Gigabyte showed off a few very interesting new products at the “Real Graphics, True Gaming” event we attended, starting with one of the potentially better wireless video link systems we’ve seen to one of the most extreme overclocked Nvidia GeForce GTX680 graphics card designs. There was also a pretty impressive gaming keyboard and similarly inclined mouse with accompanying mouse-mat.
Before we tell you about the GeForce GTX 680 SOC (which stands for Super OverClock), let’s check out something new from the company: the ambitiously named SkyVision. No, we’re not talking about the telecom company or an offshoot of the intelligent battle network that will dominate the human race with its Terminator robots any day now.
Rather, the SkyVision WS100 is a wireless HD video kit with a difference: it promises flawless 60Hz 1080p video transmission with uncompromised, lossless 6-channel (5.1) audio over 10m line-of-sight and – most importantly for gamers – a latency of less than 1ms (consider that even fast LCD monitors generally display a minimum of 5ms lag regardless of their claims). It’s also fully compliant with the WHDI standard that’s becoming standard on Intel laptops.
The SkyVision kit consists of two small bits you need to hook up to your source and destination devices. The transmitter is a small HDMI dongle which draws its power over USB, and can be plugged into a laptop, tablet, console, or indeed any device with a digital video output and USB port (or you can use a USB power plug if your tablet/phone doesn’t have one).

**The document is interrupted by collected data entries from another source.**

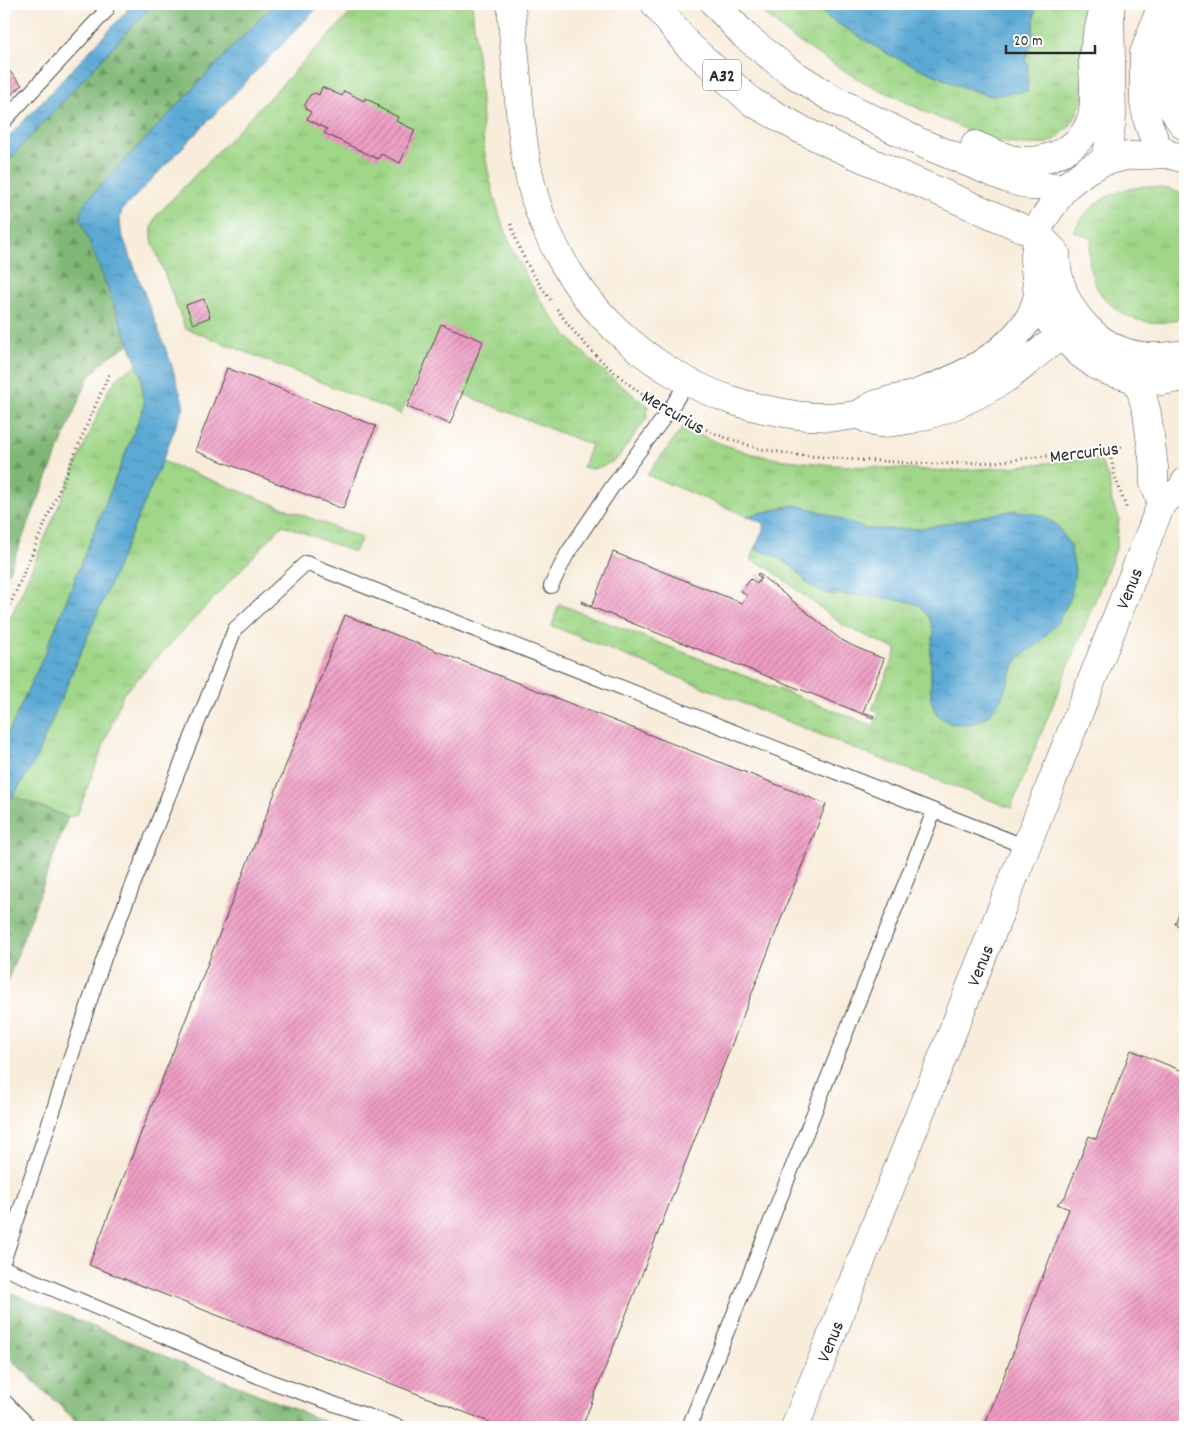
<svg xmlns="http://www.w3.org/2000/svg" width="1189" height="1431" font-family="Dekko,sans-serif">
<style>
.grass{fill:url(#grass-tufts);stroke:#658059}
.forest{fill:url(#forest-firs);stroke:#557150}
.water{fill:url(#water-ripples);stroke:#436a80}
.building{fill:url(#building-hatch)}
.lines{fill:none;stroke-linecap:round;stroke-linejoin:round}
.lane-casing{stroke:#4a4845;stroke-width:16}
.street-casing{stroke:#4a4845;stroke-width:29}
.secondary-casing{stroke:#4a4845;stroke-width:29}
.highway-casing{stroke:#4a4845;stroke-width:29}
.path{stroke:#4a4845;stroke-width:3;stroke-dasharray:1 4;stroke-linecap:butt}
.lane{stroke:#fff;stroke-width:14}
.street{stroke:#fff;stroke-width:28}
.secondary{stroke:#fff;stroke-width:28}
.highway{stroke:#fff;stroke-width:28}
.labels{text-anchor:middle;stroke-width:4;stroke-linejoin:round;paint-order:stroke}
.shield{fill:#fff;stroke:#6b6b6b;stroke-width:1}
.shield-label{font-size:18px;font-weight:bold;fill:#2b2b2b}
.street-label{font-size:19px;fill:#2b2b2b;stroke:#fff}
</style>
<defs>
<pattern id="grass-tufts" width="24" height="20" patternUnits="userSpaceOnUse" patternTransform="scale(1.25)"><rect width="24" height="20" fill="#9fd687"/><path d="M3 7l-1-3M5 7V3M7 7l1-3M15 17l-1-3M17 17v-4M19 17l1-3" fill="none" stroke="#89b875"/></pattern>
<pattern id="forest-firs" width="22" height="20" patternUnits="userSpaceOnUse" patternTransform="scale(1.25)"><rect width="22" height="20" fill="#7fb774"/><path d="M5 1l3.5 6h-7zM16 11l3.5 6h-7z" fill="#68955f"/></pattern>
<pattern id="water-ripples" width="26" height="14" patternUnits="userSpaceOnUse" patternTransform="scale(1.25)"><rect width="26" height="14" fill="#5ba9d4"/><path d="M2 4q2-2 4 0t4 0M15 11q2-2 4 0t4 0" fill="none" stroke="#4b8aac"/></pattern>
<pattern id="building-hatch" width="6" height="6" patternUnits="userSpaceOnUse" patternTransform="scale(1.25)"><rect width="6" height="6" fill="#ef9ec4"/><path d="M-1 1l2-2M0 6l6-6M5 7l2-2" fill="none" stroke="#c2819f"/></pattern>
</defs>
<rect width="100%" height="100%" fill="#fff"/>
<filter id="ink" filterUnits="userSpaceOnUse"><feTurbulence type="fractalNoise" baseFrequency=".02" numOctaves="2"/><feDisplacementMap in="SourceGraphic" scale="10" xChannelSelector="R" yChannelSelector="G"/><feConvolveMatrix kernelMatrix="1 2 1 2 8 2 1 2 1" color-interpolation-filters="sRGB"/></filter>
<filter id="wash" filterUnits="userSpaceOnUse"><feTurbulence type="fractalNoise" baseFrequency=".0096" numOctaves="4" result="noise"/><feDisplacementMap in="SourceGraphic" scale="20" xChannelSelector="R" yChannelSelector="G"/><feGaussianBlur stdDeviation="1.12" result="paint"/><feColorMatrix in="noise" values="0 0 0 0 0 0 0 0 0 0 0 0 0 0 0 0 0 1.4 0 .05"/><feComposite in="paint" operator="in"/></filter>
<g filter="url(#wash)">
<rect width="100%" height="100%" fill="#f8ecda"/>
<path class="grass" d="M 359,4 L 472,4 C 475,37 479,69 481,102 C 482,121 482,140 486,159 C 496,221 522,279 561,328 C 585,358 617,383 648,406 L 647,418 L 617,459 L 603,466 L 592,469 L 583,467 L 591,445 L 417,376 L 401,414 L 185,328 L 153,243 C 150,232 152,225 157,215 Z
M 755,4 L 811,4 L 832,20 L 888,54 L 957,85 L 990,96 L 1025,59 L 1032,43 L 1036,4 L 1088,4 L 1085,23 L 1083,99 L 1075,118 L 1069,127 L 1055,140 L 1046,144 L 1023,145 L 1001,142 L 983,137 L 930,114 L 856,78 L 794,39 L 770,19 Z
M 1185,8 L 1185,100 L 1180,85 Z
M 1146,186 L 1170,189 L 1185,195 L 1185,316 C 1134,340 1076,294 1092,239 L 1073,231 C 1093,200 1110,191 1146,186 Z
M 138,365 L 141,374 L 144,407 L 46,651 L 4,742 L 4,633 L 108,391 L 121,374 Z
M 683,427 L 719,443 L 749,453 L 777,459 L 833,465 L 949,471 L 1009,467 L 1092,458 L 1100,460 L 1109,479 L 1112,502 L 1119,518 L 1116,549 L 1011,808 L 863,752 L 552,626 L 559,604 L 874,726 L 879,712 L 872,709 L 897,650 L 843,625 L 767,567 L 751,560 L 755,549 L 776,556 L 795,569 L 806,582 L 823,593 L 878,597 L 906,601 L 919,605 L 929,617 L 934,633 L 931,648 L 931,700 L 937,715 L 1008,683 L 1014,666 L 1021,655 L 1036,646 L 1075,571 L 1070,546 L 1057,525 L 1015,510 L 918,529 L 866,529 L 819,511 L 795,505 L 747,516 L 647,475 Z
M 162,461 L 362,538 L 354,552 L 283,525 L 123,694 L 77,815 L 68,817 L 13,796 L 33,765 Z"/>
<path class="forest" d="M 146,4 L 274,4 L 86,201 L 81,217 L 129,344 L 106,359 L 88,378 L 4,583 L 4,165 L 139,19 L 147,6 Z
M 13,796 L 68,817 L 4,991 L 4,806 Z
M 4,1290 L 338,1427 L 82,1427 L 4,1353 Z"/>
<path class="water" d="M 127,4 L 146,4 L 147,5 L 146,11 L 4,165 L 4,142 L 127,11 Z
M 274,4 L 321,4 L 122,210 L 120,219 L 121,232 L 171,363 L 184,406 L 162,461 L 33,765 L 13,796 L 4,806 L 4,742 L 46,651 L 144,407 L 141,374 L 88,238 C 83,223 76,216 86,201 Z
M 811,4 L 1036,4 L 1032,43 L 1025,59 L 1028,65 L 1027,91 L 990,96 L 957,85 L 888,54 L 832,20 Z
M 795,505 L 819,511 L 866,529 L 918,529 L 1015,510 L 1041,515 L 1057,525 L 1070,545 L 1075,571 L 1071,598 L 1057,623 L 1036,646 L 1021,656 L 1014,666 L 1002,698 L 990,714 L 981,720 L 970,724 L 951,724 L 937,715 L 931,700 L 931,648 L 934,633 L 929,617 L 919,605 L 906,601 L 878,597 L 823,593 L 806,582 L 795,569 L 776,556 L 755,549 L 765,524 L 747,516 Z"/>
<g id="blocks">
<path class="building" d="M 4,65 L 22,85 L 4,101 Z
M 322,87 L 342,96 L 344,91 L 364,101 L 365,98 L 379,105 L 378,107 L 398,117 L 396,121 L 415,130 L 400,163 L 381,154 L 378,159 L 324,133 L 327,129 L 307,119 L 311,112 L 307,110 L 305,105 L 310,95 L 315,93 L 319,95 Z
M 204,299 L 210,317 L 193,324 L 186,305 Z
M 441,324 L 483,341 L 450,424 L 407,407 Z
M 227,368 L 376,426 L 343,509 L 195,451 Z
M 613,552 L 742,603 L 747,596 L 741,591 L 751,579 L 757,584 L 761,578 L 757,575 L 758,573 L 840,639 L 853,646 L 884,659 L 863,712 L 874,716 L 873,718 L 581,603 L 582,601 L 592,606 Z
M 345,615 L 826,804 L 582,1427 L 502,1427 L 89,1265 Z
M 1185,898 L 1185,929 L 1175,924 Z
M 1131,1050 L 1185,1072 L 1185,1427 L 984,1427 L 1069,1209 L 1057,1204 L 1065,1197 L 1089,1136 L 1096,1139 Z"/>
</g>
</g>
<g filter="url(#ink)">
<use href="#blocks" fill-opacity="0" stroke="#4a4845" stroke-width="1"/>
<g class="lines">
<defs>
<path id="lane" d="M 4,121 L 106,11 L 101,4
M 551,586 L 567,554 L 612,487 L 669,411 L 688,381
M 4,1259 L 105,955 L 235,629 L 306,563 L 1026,847
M 4,1268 L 269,1381 L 399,1427
M 4,1401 L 30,1427
M 689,1427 L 934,811"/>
<path id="street" d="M 1135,379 L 1141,391 L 1147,413 L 1154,467 L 1154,484 L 1162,502
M 795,1427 L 1026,847 L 1162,502 L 1181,490 L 1185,482"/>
<path id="secondary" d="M 511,4 C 513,36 516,68 519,100 C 523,146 528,190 548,233 C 584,315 658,379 744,404 C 761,409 778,412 796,415 C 810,417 825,417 840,417 C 845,417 852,415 857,415 C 864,416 871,422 878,423 C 885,424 901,421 908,420 C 942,413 976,397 1005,379 C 1027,366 1049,337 1074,333 C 1080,332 1086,333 1092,333
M 1162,4 L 1144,53 L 1144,103 L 1148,122 L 1156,144 L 1167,154
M 1167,8 C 1167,22 1168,37 1168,52 C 1168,80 1163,104 1185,126
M 1185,159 L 1167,154 L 1127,156 L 1103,162 L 1087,170 L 1065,187 L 1042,221 L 1038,235 L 1034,261 L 1038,296 L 1044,309 L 1051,323 L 1078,352 L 1097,366 L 1108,371 L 1135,379 L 1163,381 L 1185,377
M 1103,162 L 1108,149 L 1112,117 L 1110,4
M 1038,235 L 1056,253 C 1057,260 1056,266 1058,273 C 1066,314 1100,351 1143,356 C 1157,358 1171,356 1185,354
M 857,415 C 864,412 870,406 877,404 C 890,399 905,398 918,393 C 958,379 1004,357 1028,320 C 1033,313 1035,304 1038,296"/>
<path id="highway" d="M 655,4 L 687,44 L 752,102 L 802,130 L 837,147 L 1038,235
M 715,4 L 745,36 L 789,71 L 833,99 L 919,142 L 1008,179 L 1031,186 L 1065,187
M 975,145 C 987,150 999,156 1011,159 C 1045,167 1088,148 1093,110 C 1096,92 1092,74 1093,56 C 1095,39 1101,21 1105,4"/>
</defs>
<use href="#lane" class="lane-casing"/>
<use href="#street" class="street-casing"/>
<use href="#secondary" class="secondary-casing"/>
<use href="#highway" class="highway-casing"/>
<path class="path" d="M 511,224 C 519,253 534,278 552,302
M 557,309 C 582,346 614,374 650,400
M 688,421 L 718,435 L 760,449 L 798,455 L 860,460 L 938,464 L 994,462 L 1123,447
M 1109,449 L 1115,477 L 1127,510
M 4,619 L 109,374"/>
<use href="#lane" class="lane"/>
<use href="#street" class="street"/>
<use href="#secondary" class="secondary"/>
<use href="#highway" class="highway"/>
</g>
</g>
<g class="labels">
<rect class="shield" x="703" y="59.5" width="38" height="31" rx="4"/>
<g class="shield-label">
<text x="722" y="81">A32</text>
</g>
<g class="street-label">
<text transform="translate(674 411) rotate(30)" y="7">Mercurius</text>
<text transform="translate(1084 451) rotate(-7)" y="7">Mercurius</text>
<text transform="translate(1128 588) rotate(-68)" y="7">Venus</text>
<text transform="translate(979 965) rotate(-68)" y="7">Venus</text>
<text transform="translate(829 1341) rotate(-68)" y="7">Venus</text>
</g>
</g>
<rect width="1189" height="1431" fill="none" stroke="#fff" stroke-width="20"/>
<path d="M1006 45v8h89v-8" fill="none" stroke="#2b2b2b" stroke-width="2.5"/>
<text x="1014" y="45" font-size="15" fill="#2b2b2b" stroke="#ffffff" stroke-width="4" paint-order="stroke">20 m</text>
</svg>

The receiver is slightly bulkier and requires mains power, but this shouldn’t be a problem as it will be near a TV, projector or monitor. The entire set including adapters is small enough to fit in a handbag. The best news is that it’s expected to retail for around €120, so we may see UK prices of below £100.
GeForce GTX 680 SOC
The GeForce GTX 680 SOC, also known as the GV-N680SO-2GD WindForce 5X, is an Nvidia card with a whopping five fans, a massive heatsink, vapour chimber and nine heatpipes, offering a minimum of 8.5% better thermal performance than the stock card.
That might not sound like much, it offers up to 46% better performance for the same noise load, generally staying under 35dB. It’s even quieter when idling, as only two of its five fans will be active. And this performance may improve further as the prototype card we saw gets tuned further before retail release.
The disadvantages? This card will take up three slots in your case rather than the usual two, it will weigh enough to turn it into an effective skull-basher, production will be limited, and it’s likely to deflate your wallet even more than the average overclocked GTX680.
Aivia Osmium Gaming Keyboard
The Aivia Osmium is an impressively solid black slab of a mechanical keyboard. Keys use mechanical Cherry Red switches for the best tactile feedback you can get, anti-ghosting across all keys, fully adjustable blue backlighting, and a built-in USB hub along with headphone and microphone jacks. Along the top of the keyboard are five macro-programmable G-keys along with backlighting and volume control wheels, and to the right is a dedicated profile selection key.
Aivia Krypton Gaming Mouse
This ambidextrous mouse offers all the usual perks including nine programmable buttons, adjustable sensor speed up to 8200dpi, plenty of LEDs and a flexible weights system. Unique features include hardware right-to-left hand switching (super news for those ambidextrous gamers?) and an interchangeable base with either Teflon or hard ceramic mouse feet. Gigabyte will also be selling a huge dual-surface mouse pad to partner the mouse with.
We went hands-on with both peripherals and found them to be well-built and comfortable. The keyboard especially had key action to die for, and with its 116 individual LEDs was as bright as any we’ve seen. We weren’t quite as enthusiastic about the mouse, but then we generally prefer mice crafted to fit a specific hand as this allows for increased comfort and superior button placement.